Wednesday, Apr. 3, 2019, from 4:30 to 5:20 p.m. — Physics/Astronomy Auditorium, room A118

Bhramar Mukherjee, Ph.D., John D. Kalbfleisch Collegiate Professor and Chair, Department of Biostatistics

[Find the slides from this presentation here: UWtalk.]


The title of my talk is inspired by Leo Breiman’s seminal paper from 2001, “Statistical modeling: the two cultures” where Breiman describes the intellectual tension between a classic stochastic modeler versus an algorithmic modeler. The shock that “data science” has injected into the world of statistics has been palpable. The next generation of students are perhaps finding the job title data scientist more exciting than being a good old statistician. In this talk, I will try to share the joy (and associated anxiety) of being a classically trained statistician at a time when our science and society are undergoing an unprecedented information/data revolution.

I will discuss statistical challenges and opportunities with joint analysis of electronic health records and genomic data through “Phenome-wide association studies” (PheWAS). I will posit a modeling framework that helps us to understand the effect of both selection bias and outcome misclassification in assessing genetic associations across the medical phenome. I will use data from the UK Biobank and the Michigan Genomics Initiative, a longitudinal biorepository at Michigan Medicine launched in 2012, to illustrate the analytic framework. The examples illustrate that understanding sampling design and selection bias matters for big data, and are at the heart of doing good science with data. This is joint work with Lauren Beesley and Lars Fritsche at the University of Michigan.


A photo of Bhramar Mukherjee

Bhramar Mukherjee is the John D. Kalbfleisch Collegiate Professor and Chair, Department of Biostatistics; professor, Department of Epidemiology, professor, Global Public Health, University of Michigan School of Public Health; research professor and core faculty member, Michigan Institute of Data Science (MIDAS), University of Michigan. She also serves as the associate director of Cancer Control and Population Sciences, the University of Michigan Rogel Cancer Center. She is the cohort development core co-director in the University of Michigan’s institution-wide Precision Health Initiative. Her research interests include statistical methods for analysis of electronic health records, studies of gene-environment interaction, Bayesian methods, shrinkage estimation, and analysis of multiple pollutants.

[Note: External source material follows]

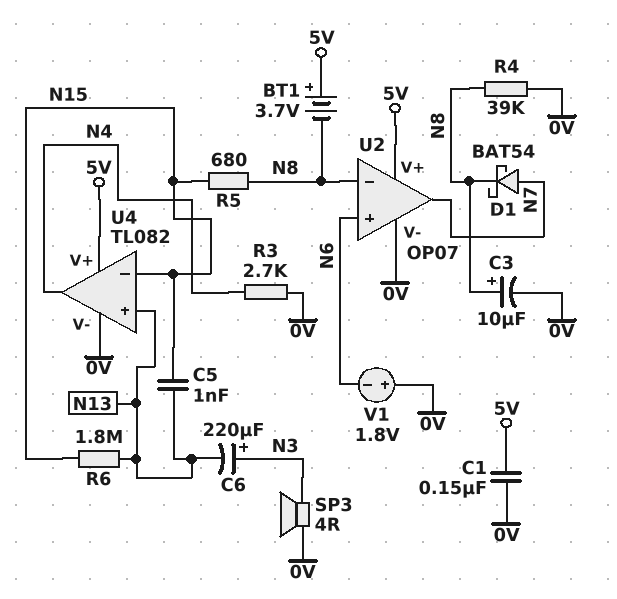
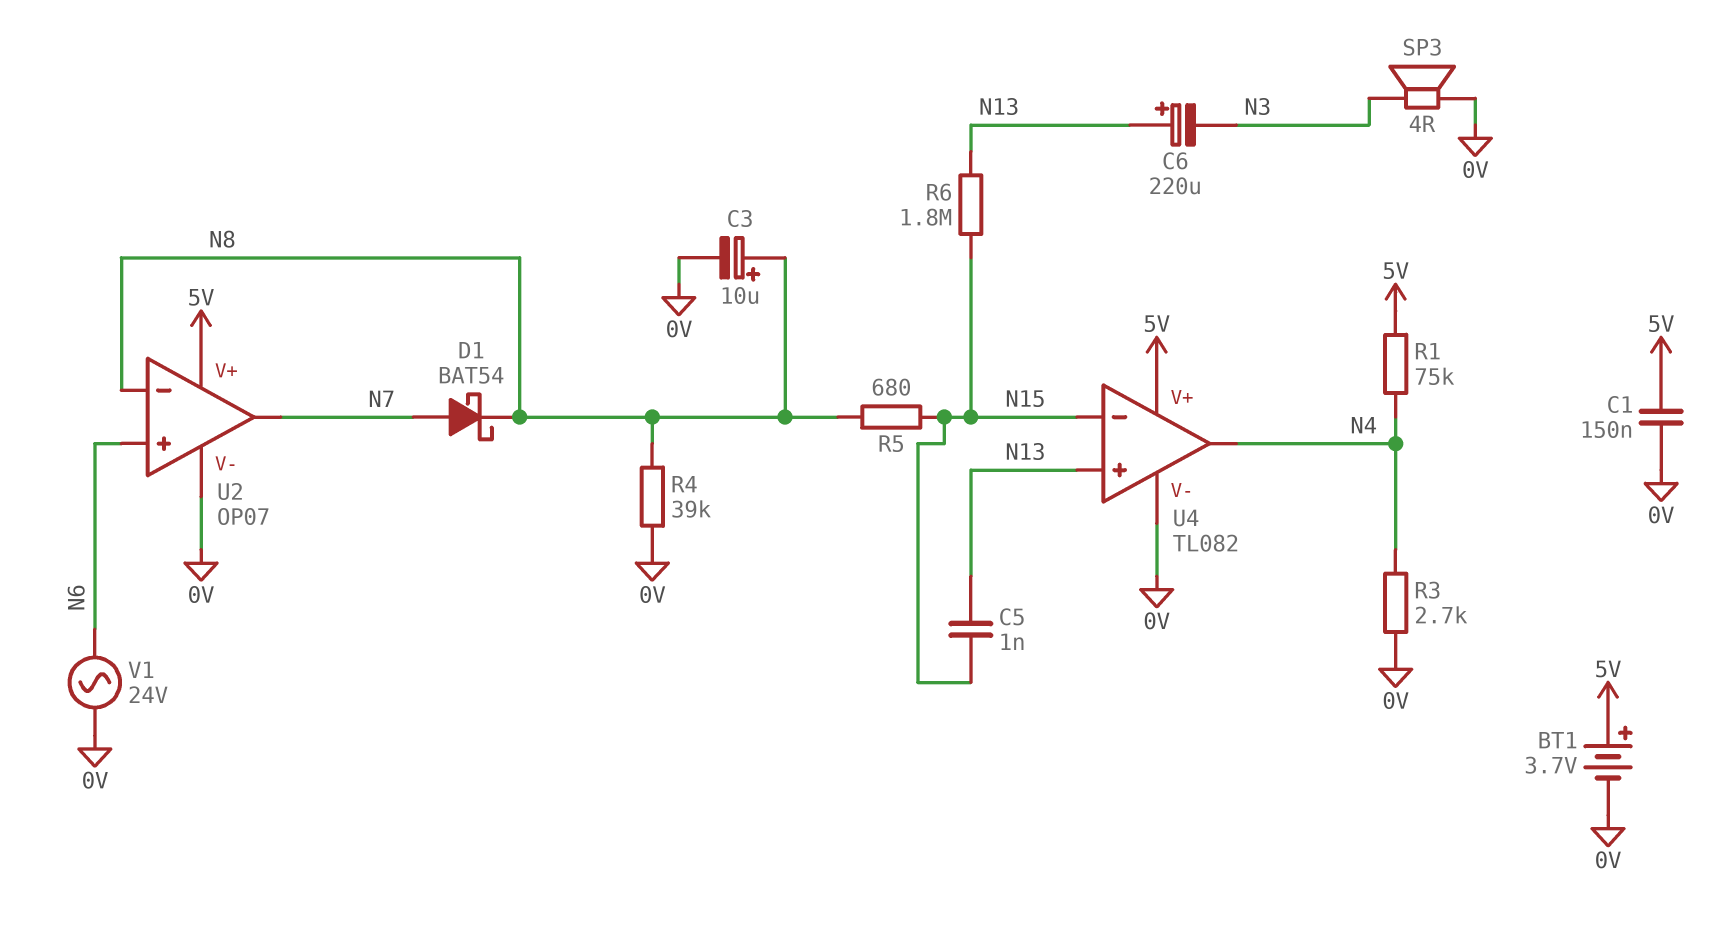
BT1: 3.7V (plus 5V, minus N8) -> 3.7V (plus 5V, minus 0V)
C6: 220uF (plus N3, minus N13) -> 220uF (plus N13, minus N3)
R1: none -> 75k (5V, N4)
V1: 1.8V (plus 0V, minus N6) -> AC 24V (0V, N6)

Collaborative areas are mainly in cancer, cardiovascular diseases, reproductive health, exposure science and environmental epidemiology. She has co-authored more than 200 publications in statistics, biostatistics, medicine, and public health, and is serving as a principal investigator on NSF and NIH-funded methodology grants.

She is the founding director of the University of Michigan’s summer institute on big data. Bhramar is a fellow of the American Statistical Association and the American Association for the Advancement of Science. She is the recipient of many awards for her scholarship, service, and teaching at the University of Michigan and beyond.